__ABOUT THIS TASK__.
Output the listing below verbatim, but drop the images.

(Beginning of DATASET SECTION)

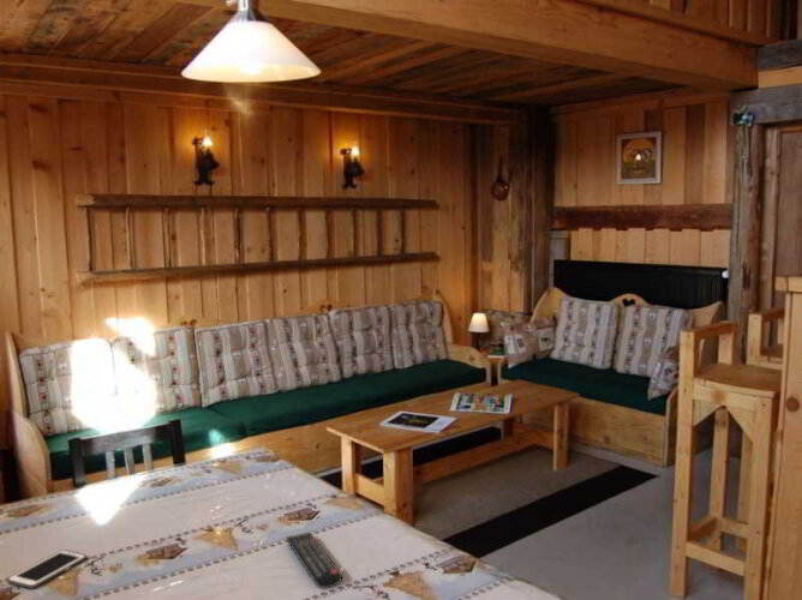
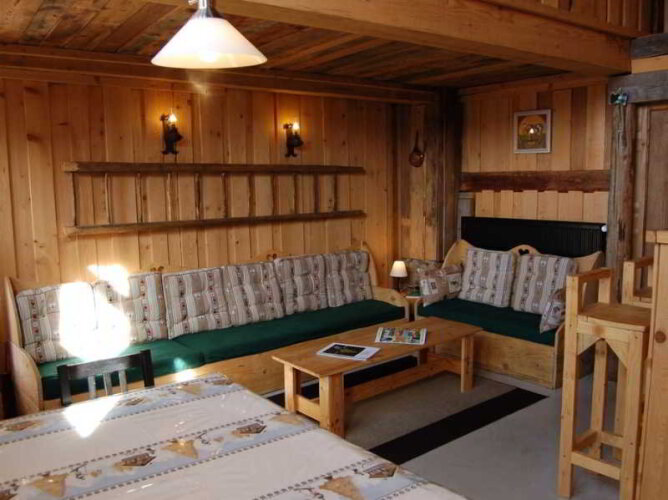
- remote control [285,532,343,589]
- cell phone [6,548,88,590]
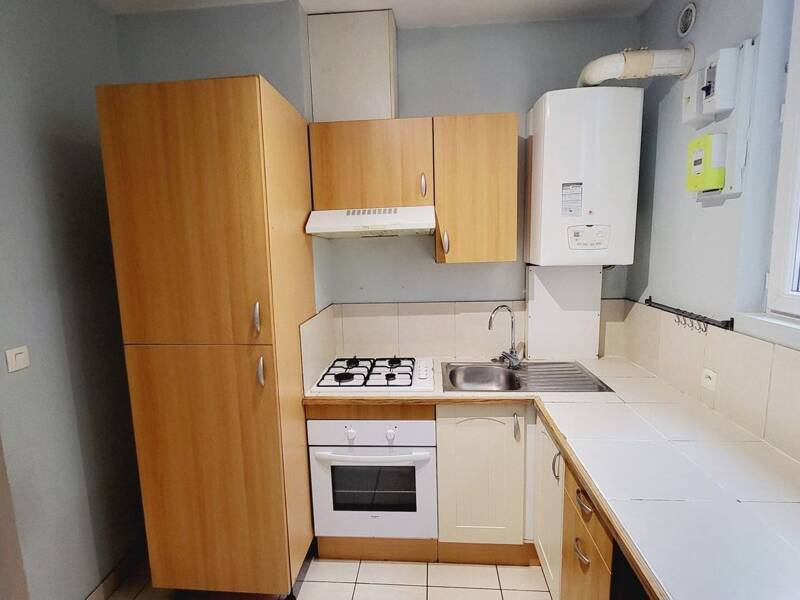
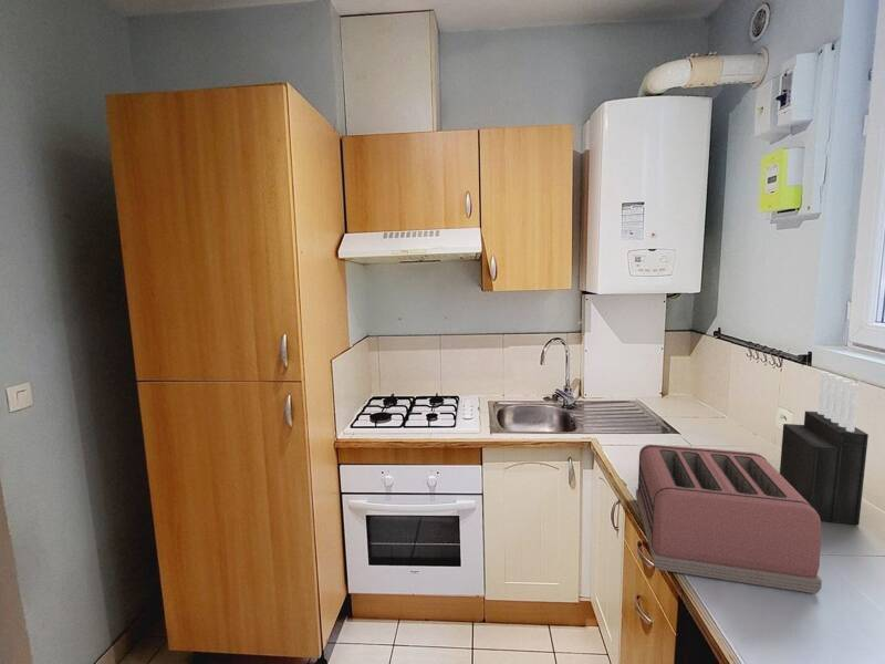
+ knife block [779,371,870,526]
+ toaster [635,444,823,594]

(End of DATASET SECTION)

__ANSWER TO THIS TASK__.
- remote control [285,532,343,589]
- cell phone [6,548,88,590]
+ knife block [779,371,870,526]
+ toaster [635,444,823,594]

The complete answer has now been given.